Given passage
-- start --

ECONOMYNEXT – Sri Lanka’s president has said he would address concerns of small and medium-scale industrialists in the upcoming budget, aiming to strengthen Sri Lanka’s export-oriented manufacturing economy.
“In the upcoming budget, we aim to introduce measures that provide bank loan concessions to support small and medium-scale industries,” Ranil Wickremesinghe said in his address at the National Industry Excellence Awards 2023, which took place yesterday (1) at the Nelum Pokuna Theater in Colombo.
Wickremesinghe added that a substantial portion of the budget will also be allocated to debt repayment and interest.
“Failure to meet these obligations could push us back into the old, precarious situation. Therefore, safeguarding our currency and fulfilling our loan obligations is of paramount importance,” Wickremesinghe was quoted as saying by his media office.
“In the past, when there was a budget shortfall, the solution was to instruct the central bank to print more money. This approach is no longer legally permissible and obtaining loans from banks has also become a challenge.
“To ensure our financial stability in the coming year, we must significantly boost our income. We have set specific revenue targets that we must work diligently to achieve.”
Wickremesinghe said it was necessary to gain the trust of private and multilateral creditors and “reassure them of our commitment to loan repayment. This commitment must be ingrained in our actions.”
“We had to make the difficult decision to raise the VAT to 18 percent yesterday (31). Such decisions are never easy for any government. However, failing to take these measures would cast a shadow on everyone’s future.”

-- end --

What this exercise asks
(1) According to the article on Sri Lanka's upcoming budget, what rate was the VAT raised to?
(2) Continue the article on Sri Lanka's upcoming budget from its last sentence.

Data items
-- start --

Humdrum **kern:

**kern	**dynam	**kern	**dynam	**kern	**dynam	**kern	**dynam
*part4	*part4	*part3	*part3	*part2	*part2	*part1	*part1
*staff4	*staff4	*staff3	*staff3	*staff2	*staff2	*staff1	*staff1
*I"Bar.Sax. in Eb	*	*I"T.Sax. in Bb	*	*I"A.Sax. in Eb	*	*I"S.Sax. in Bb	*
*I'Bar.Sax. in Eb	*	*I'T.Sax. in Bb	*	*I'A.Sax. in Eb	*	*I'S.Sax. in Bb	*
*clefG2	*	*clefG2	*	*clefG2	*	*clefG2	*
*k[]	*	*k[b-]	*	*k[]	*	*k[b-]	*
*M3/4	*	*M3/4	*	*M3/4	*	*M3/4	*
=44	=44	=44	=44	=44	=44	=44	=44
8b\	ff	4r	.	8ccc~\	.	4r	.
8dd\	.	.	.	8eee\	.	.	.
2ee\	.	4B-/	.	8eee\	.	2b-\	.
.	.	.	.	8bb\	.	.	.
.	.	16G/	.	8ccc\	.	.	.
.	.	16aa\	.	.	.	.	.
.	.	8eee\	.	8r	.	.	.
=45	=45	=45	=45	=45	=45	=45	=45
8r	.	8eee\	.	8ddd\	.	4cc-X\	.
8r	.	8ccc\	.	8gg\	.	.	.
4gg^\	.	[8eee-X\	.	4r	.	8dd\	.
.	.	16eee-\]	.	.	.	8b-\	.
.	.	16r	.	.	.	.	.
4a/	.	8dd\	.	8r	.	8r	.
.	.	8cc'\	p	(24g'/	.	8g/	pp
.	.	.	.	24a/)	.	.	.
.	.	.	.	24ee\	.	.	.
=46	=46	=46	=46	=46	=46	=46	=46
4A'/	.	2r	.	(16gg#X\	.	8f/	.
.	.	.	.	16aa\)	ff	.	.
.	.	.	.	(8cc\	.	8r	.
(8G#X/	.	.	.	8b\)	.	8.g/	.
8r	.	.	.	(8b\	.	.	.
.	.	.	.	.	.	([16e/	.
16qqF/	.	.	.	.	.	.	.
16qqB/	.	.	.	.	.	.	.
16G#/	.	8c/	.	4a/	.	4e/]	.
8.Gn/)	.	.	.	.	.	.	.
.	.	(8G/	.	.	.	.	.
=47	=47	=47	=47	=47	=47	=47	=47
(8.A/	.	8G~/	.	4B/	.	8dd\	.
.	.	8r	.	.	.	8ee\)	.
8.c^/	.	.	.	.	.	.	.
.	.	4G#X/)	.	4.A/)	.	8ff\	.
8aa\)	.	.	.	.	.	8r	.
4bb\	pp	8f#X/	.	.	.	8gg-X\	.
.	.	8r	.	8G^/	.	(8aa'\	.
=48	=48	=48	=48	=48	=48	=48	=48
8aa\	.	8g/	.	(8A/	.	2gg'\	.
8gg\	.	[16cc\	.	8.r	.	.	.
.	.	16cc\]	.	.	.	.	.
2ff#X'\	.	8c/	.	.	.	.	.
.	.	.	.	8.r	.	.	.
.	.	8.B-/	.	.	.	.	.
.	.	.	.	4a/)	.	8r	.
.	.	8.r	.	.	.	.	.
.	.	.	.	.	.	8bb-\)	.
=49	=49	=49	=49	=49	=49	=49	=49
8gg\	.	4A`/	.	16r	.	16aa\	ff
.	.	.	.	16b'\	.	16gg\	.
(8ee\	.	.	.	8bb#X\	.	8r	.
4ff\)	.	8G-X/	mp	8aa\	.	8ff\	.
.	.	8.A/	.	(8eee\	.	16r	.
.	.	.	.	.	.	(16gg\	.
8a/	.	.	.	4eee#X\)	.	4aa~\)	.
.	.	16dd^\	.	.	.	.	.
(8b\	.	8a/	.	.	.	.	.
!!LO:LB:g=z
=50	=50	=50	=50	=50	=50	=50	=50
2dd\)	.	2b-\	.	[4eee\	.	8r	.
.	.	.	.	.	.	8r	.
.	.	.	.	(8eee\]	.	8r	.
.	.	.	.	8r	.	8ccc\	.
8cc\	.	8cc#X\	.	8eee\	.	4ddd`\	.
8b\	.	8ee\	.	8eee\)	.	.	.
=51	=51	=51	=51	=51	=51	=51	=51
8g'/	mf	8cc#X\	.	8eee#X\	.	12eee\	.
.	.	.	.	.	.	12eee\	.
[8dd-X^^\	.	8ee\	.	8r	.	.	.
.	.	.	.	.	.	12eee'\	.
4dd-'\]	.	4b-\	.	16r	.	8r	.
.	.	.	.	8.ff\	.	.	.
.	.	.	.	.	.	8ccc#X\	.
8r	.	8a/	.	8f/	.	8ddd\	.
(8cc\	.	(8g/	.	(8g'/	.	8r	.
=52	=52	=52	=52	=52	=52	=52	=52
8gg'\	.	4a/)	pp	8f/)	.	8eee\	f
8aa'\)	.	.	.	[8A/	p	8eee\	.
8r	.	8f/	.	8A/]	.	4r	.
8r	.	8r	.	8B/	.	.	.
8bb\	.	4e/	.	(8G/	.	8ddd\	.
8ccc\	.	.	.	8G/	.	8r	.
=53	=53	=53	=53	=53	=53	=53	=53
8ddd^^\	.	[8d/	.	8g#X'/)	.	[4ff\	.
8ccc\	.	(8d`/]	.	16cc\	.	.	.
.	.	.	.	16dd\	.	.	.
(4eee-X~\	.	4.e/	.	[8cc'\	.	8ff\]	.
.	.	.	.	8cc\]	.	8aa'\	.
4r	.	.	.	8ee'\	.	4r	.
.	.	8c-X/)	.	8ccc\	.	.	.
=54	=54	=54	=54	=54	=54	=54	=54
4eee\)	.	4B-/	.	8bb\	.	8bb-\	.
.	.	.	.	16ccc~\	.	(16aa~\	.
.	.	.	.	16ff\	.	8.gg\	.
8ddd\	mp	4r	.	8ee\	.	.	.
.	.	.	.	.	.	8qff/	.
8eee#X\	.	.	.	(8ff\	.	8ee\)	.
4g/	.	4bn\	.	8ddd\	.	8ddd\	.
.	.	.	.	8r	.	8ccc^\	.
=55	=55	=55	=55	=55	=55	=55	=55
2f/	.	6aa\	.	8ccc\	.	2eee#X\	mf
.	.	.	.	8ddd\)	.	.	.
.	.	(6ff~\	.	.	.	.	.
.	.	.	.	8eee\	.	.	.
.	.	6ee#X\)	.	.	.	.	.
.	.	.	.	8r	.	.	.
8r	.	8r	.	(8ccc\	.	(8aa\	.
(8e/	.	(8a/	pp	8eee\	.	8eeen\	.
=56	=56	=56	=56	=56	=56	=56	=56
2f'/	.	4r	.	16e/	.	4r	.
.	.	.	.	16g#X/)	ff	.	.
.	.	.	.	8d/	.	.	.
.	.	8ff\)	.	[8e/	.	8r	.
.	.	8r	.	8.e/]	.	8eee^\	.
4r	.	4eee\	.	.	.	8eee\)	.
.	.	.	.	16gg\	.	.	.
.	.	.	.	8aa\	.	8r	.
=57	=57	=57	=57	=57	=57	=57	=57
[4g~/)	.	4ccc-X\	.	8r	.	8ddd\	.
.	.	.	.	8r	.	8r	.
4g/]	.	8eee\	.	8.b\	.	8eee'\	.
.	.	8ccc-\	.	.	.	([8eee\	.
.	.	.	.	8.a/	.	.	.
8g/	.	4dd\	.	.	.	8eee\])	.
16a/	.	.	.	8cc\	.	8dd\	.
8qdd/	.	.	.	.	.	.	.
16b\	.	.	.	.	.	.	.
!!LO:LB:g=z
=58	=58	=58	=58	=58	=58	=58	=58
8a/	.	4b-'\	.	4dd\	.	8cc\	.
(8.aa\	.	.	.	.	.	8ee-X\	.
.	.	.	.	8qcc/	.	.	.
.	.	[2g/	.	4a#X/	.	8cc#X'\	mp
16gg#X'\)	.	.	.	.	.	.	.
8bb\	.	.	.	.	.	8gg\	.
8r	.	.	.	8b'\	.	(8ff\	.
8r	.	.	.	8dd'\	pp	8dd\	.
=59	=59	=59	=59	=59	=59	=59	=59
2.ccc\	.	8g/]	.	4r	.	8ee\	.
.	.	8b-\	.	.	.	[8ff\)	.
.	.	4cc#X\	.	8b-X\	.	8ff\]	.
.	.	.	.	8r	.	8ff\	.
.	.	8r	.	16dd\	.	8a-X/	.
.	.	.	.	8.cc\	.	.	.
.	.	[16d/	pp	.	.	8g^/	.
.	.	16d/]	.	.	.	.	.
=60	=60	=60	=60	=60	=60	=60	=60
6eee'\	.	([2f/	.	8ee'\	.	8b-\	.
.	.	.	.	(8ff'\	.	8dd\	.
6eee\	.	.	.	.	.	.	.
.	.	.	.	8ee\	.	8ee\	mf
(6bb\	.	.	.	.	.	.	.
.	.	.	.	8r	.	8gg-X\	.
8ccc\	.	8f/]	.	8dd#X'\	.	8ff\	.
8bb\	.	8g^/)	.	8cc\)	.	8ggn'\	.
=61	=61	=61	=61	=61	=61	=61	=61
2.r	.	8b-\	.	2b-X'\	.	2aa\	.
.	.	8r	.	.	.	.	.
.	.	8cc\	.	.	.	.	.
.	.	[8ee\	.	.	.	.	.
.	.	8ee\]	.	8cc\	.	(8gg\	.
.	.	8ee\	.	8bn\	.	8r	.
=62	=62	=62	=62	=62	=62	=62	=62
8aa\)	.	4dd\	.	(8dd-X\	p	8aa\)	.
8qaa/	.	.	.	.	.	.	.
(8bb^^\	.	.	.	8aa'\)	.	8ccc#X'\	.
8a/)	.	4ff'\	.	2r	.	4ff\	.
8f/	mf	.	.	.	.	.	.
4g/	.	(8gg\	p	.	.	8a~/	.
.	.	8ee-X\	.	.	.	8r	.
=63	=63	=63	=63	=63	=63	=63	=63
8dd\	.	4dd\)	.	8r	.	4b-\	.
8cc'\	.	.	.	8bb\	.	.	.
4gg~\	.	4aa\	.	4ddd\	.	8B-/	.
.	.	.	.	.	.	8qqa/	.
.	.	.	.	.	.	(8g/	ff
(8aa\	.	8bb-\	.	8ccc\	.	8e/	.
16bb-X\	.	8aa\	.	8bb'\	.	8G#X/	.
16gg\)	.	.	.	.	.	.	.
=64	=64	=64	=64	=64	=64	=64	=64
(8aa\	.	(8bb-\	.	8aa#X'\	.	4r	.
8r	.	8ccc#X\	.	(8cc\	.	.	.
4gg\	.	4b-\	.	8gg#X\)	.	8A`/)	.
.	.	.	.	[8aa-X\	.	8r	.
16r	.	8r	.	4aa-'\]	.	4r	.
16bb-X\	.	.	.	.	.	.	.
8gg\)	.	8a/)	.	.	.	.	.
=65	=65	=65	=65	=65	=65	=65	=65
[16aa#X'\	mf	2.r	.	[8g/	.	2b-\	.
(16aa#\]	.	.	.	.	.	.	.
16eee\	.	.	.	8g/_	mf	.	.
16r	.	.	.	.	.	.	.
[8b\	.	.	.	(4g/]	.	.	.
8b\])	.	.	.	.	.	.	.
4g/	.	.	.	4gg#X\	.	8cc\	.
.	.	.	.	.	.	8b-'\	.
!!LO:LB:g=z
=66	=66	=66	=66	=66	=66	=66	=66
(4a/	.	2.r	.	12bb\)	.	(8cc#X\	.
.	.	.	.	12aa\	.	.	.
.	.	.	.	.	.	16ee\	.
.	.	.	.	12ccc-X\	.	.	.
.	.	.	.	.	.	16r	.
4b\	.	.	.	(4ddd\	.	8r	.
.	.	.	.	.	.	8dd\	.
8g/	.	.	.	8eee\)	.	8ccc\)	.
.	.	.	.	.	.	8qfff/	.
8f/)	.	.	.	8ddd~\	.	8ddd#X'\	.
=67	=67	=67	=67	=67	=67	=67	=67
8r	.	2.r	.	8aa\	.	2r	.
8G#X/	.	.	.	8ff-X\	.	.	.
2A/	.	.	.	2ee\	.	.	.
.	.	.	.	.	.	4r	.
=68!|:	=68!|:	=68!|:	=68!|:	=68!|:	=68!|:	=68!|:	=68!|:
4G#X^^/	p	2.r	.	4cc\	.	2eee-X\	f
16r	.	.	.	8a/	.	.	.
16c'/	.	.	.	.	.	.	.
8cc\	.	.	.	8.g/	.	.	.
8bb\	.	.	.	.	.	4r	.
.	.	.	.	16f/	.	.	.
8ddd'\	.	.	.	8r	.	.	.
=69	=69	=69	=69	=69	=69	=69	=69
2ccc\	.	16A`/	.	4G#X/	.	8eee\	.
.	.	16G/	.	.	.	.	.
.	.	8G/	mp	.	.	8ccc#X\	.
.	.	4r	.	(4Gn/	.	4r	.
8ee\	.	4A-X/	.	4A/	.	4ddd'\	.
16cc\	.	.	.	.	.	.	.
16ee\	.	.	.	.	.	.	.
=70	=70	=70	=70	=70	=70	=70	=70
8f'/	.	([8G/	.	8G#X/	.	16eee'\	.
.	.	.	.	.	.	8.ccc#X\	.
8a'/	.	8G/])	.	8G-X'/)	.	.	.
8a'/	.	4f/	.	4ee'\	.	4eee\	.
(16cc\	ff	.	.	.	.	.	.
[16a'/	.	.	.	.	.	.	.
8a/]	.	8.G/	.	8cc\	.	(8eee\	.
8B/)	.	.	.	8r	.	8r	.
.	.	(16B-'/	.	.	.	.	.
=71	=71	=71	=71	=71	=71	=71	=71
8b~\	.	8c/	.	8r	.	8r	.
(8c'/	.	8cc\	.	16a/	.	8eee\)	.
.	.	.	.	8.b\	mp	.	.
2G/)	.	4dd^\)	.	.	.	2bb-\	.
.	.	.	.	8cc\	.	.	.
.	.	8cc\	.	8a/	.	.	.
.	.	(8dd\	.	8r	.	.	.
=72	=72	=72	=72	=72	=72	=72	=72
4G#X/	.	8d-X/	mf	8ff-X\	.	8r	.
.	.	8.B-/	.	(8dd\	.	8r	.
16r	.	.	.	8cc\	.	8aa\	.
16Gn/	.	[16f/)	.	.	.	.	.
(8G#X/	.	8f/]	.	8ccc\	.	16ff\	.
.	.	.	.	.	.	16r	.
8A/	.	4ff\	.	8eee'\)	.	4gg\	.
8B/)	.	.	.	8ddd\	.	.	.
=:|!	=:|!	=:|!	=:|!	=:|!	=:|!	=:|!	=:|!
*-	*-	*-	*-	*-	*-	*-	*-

-- end --

Outputs for the tasks
(1) 18 percent

(2)
“Through this decision, we can generate much-needed revenue to support small and medium-scale industries by repaying loans to banks. Without this step, these industries would face collapse, which puts industrialists in a challenging position.”
Wickremesinghe recalled the challenges faced last year. “At that time, there were numerous uncertainties about the sustainability of our industries. The absence of electricity and the difficulty in obtaining bank loans had led to the closure of thousands of businesses.”
“It’s remarkable to see a substantial number of individuals reinvigorating their industries and achieving success. Small and medium-scale industries have made a comeback in a relatively short period.
“Some issues remain unresolved, particularly concerning bank loans and market access. Our foremost priority is to address these concerns.”
At the start of 2023, the country’s economic growth rate was a negative 0.7%. “Today, it has improved to 0.5%, with further progress expected next year. This leaves us with a fundamental choice of whether to advance or regress.” (Colombo/Nov 2/2023)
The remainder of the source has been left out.